Fibre to the home (FTTH) is the hot new IT word on everyone’s lips, but how does it compare to traditional internet for homes and small offices?
Warren Bricknell, MD of Mitsol, a layer two internet connectivity provider, answers some frequently asked questions on FTTH.
How does the cost of fibre compare to the cost of ADSL or other traditional internet services?
Over time, fibre is less expensive than copper – with no high-voltage electrical transmitters needed, fibre can help save money for the service provider as well as the end consumer.
If you compare the complete network costs, and not only its cabling costs, it may surprise you to find just how cost-effective fibre optic networks are.
While the cabling costs for fibre and Cat 6 copper are comparable, and the electronics may be slightly more expensive, the lower costs for facilities brings down the price of fibre to equal or less expensive than copper.
Potentially, the biggest cost saving if you opt for fibre is the escape from the “planned obsolescence” of copper.
At the moment there are three generations of copper cabling concurrently on the market – Cat 5, Cat 5e and Cat 6. Cat 5, while it is perfectly adequate for most applications, is effectively obsolete.
Cat 5e evolved to support Gigabit Ethernet, which is a backbone application that runs of fibre that is not for the desktop.
Problems with Gigabit Ethernet on Cat 5 and Cat 5e have led to the development of Cat 6, still in the initial proposal stage, with commercial offerings being proprietary cabling systems.
Therefore, if you opt for copper, be prepared to recable regularly to adapt for new network technologies.
This would never be necessary with fibre optics.

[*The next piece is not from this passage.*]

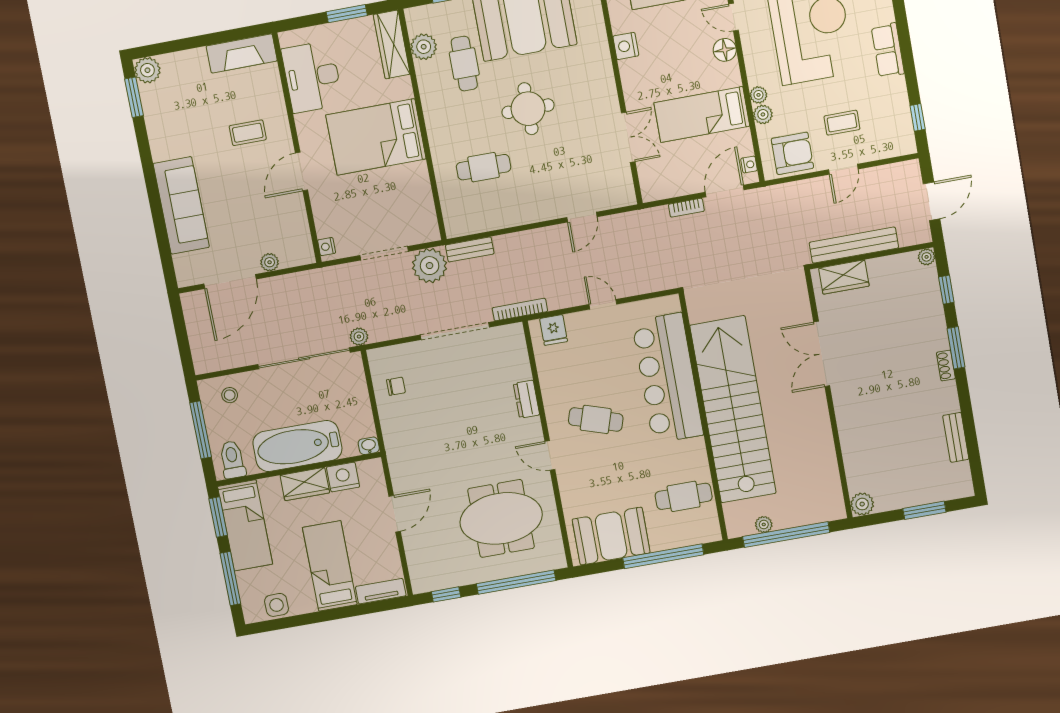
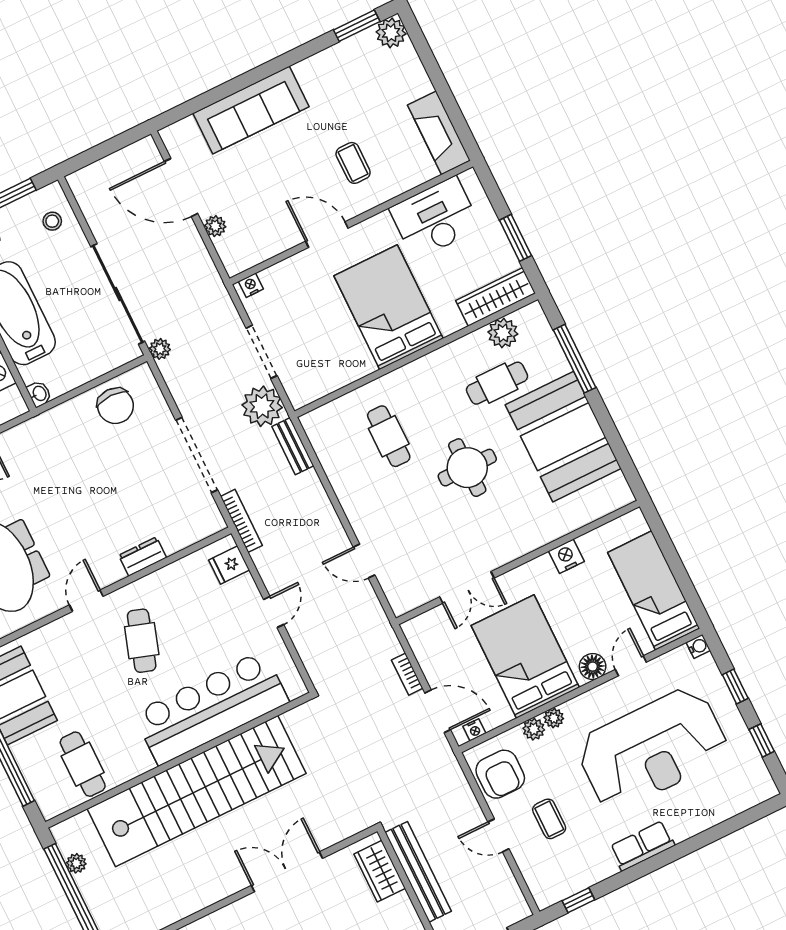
bed: (702, 114) -> (525, 656), width x1.50
chair: (396, 386) -> (115, 406), width x1.87, depth x1.87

You be the judge of what saves you money – fibre versus copper?
Which is kinder to the environment – fibre or copper?
Fibre is, without doubt, greener. One of the main reasons is that fibre is more durable than copper and will last longer.

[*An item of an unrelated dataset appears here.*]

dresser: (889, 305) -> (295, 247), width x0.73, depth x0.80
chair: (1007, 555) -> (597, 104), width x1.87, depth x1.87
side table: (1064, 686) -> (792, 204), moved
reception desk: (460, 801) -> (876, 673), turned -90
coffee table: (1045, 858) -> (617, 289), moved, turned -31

The raw materials to make fibre are plentiful (since fibre is glass, it is made from sand), whereas copper supplies are dwindling. Say goodbye to copper mining.
According to the Environmental News Network, fibre is more efficient, reliable and sustainable.
From an infrastructure perspective, fibre requires fewer resources to run these networks, yet can carry an unprecedented volume of data.
The light signals transmitted over fibre are also more resilient and last longer compared with electrical signals delivered via copper — ultimately saving energy and manufacturing/replacement equipment costs over time.
Repairs of fibre are far less frequent compared to copper and coaxial, which are more susceptible to weather and electrical interference.
In fact, as Verizon points out, repairs to an all-fibre network are 50% less than copper, which saves money and resources, including fuel savings and reduced emissions that come with a greater number of repair jobs.
A fibre network can also meet expanding data demands without the need to install additional cables, as with copper.
Corning, a manufacturer of fibre used by leading telecommunications providers, notes that fibre requires less energy and emits fewer carbon emissions compared with copper.
In a recent article on the company’s move to green solutions, the company details how the use of fibre to increase gigabit speed is less cumbersome, more economical, and much better for the environment than utilising copper transmission.
Laying individual cables with each wire encased in its own plastic sheath would weigh 22 times more than that of the comparable fibre optic cable, requiring much higher energy consumption and cost for delivery.
Out of copper and fibre, what is less obtrusive to install?
Fibre is thinner, therefore more fibres can be bundled together in the same space as a copper cable.
Which medium provides a clearer signal? Fibre or copper?
Fibre is clearer. Fibre won’t lose the signal the way copper does, and because light signals don’t interfere with other fibres in the same cable, you get clearer conversations. Fibre optic cables are safe from lightning strikes or electrical interference.
What do I choose, fibre or copper?
Fibre has significant benefits over copper as outlined above – in terms of cost, environment friendliness, more discreet installation and clearer signal.
In addition to these factors, due to much lower attenuation and interference, optical fibre has large advantages over existing copper wire in long-distance and high-demand applications.